TASK TO COMPLETE: How many of the lines below include "height"? Give the number and no other words.
*** Opening of DATASET CONTENT ***
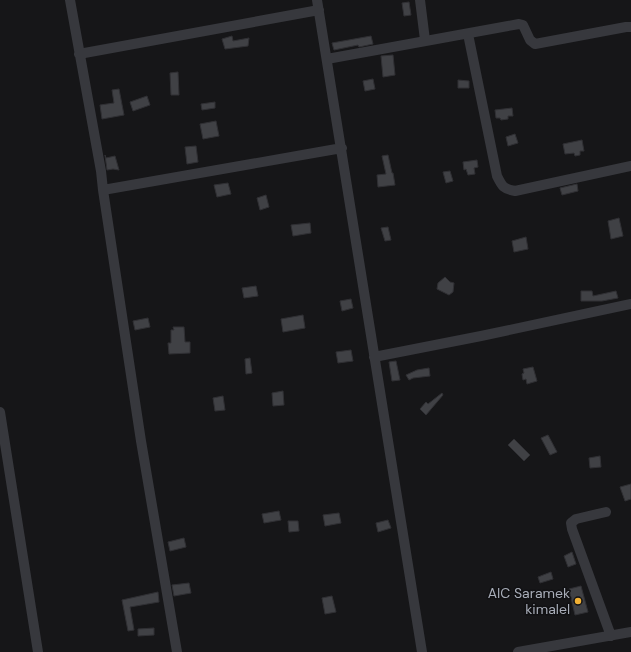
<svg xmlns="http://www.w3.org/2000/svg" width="631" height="652" font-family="'DM Sans',sans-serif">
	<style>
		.building { fill: #404145; stroke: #303034 }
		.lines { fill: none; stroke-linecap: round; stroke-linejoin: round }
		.minor { stroke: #37383d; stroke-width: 10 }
		.poi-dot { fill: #f2b134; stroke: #111113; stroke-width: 1.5 }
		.labels { text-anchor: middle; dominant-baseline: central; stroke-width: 3; stroke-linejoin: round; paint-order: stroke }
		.poi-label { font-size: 14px; fill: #a8adb8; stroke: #111113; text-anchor: end }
	</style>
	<rect width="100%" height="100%" fill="#161618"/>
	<path class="building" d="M 409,2 L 411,15 L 404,16 L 402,3 Z
		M 232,36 L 233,41 L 249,38 L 248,46 L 225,49 L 222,39 Z
		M 371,36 L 373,44 L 359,47 L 358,45 L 334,50 L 332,43 Z
		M 393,55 L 395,75 L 383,77 L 381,56 Z
		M 178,72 L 179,95 L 171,95 L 170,73 Z
		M 373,79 L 375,89 L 365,91 L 363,81 Z
		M 458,80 L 469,81 L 469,88 L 458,88 Z
		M 119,89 L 124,115 L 102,119 L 100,105 L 114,103 L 112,90 Z
		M 147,96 L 150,105 L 133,111 L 130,102 Z
		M 215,102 L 215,108 L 202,110 L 201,104 Z
		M 512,108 L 513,116 L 508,116 L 508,119 L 501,120 L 500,118 L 496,118 L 495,110 Z
		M 216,121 L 219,136 L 203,139 L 200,124 Z
		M 515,134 L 518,143 L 508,146 L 506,137 Z
		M 582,140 L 584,151 L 580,151 L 580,155 L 575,156 L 574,153 L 565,154 L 563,144 Z
		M 196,146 L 198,162 L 187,164 L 185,147 Z
		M 105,155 L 106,158 L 115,156 L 119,170 L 113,169 L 107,170 Z
		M 388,155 L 392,173 L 393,173 L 395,185 L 378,187 L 377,175 L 386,174 L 382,156 Z
		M 477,160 L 478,167 L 474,168 L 475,174 L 468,175 L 466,169 L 464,170 L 463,162 Z
		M 450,171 L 453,181 L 446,183 L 443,172 Z
		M 228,183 L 231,194 L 217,197 L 214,185 Z
		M 577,184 L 578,191 L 562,195 L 560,188 Z
		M 266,195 L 269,207 L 260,210 L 257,198 Z
		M 619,218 L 623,236 L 611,239 L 608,221 Z
		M 310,223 L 311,233 L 293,236 L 291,225 Z
		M 388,227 L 391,240 L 385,241 L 381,228 Z
		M 526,237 L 528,249 L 514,252 L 512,241 Z
		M 445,277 L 450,282 L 454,283 L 453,292 L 449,295 L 437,289 L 438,283 Z
		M 256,286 L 258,296 L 244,298 L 242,288 Z
		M 581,291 L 592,291 L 593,296 L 616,291 L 618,298 L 602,301 L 581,301 Z
		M 351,299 L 353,308 L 342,311 L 340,301 Z
		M 303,315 L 305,328 L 283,332 L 281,319 Z
		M 148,318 L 150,327 L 135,330 L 133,321 Z
		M 173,327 L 184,327 L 185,342 L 190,342 L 190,353 L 169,354 L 168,343 L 171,343 L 171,330 L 174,330 Z
		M 351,350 L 353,361 L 338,363 L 336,352 Z
		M 250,358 L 252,373 L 246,374 L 245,359 Z
		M 396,361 L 400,380 L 392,381 L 389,362 Z
		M 533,367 L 537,381 L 527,384 L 526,379 L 523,380 L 522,374 L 524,373 L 523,369 Z
		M 429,368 L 430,376 L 413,378 L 409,380 L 406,375 L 417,370 Z
		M 283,391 L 284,405 L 273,406 L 272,393 Z
		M 442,393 L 443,395 L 426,415 L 420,409 L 426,402 L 428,404 Z
		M 223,396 L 225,410 L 215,411 L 213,398 Z
		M 548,435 L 557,452 L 550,455 L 541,438 Z
		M 514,439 L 530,455 L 524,461 L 508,445 Z
		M 600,456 L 601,467 L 590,468 L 589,458 Z
		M 631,484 L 631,499 L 625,501 L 620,487 Z
		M 279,511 L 281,520 L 264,523 L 262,514 Z
		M 339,513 L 341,523 L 325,526 L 323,515 Z
		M 388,520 L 391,528 L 378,532 L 376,523 Z
		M 288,521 L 298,521 L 299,531 L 289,532 Z
		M 184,538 L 186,547 L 170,551 L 168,542 Z
		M 572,552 L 576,564 L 568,567 L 564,556 Z
		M 551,572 L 553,579 L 540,583 L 538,577 Z
		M 189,583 L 191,593 L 174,596 L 172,585 Z
		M 581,586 L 588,612 L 575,615 L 569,589 Z
		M 158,592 L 159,602 L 130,607 L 134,630 L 128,631 L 122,600 Z
		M 332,596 L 336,612 L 325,614 L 322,598 Z
		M 154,628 L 154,635 L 138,636 L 138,629 Z"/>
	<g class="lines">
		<path class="minor" d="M 70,0 L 101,171 L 103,190 L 141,441 L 177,652
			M 317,0 L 422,652
			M 420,0 L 425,40
			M 468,34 L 497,176 C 502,186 503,189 515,191 L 631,166
			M 79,54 L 319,10
			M 327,59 L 519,24 L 523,25 L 530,40 L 535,44 L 626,27 L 631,27
			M 103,190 L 342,148
			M 374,357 L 481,336 L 631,304
			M 0,412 L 38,652
			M 606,512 L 576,519 L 571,523 L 572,529 L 611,636
			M 518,652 L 631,632"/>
	</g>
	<circle class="poi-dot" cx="578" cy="601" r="4"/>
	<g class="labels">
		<g class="poi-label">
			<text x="570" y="593">AIC Saramek<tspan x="570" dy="16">kimalel</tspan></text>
		</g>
	</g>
</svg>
*** Close of DATASET CONTENT ***
WRITTEN RESPONSE: 2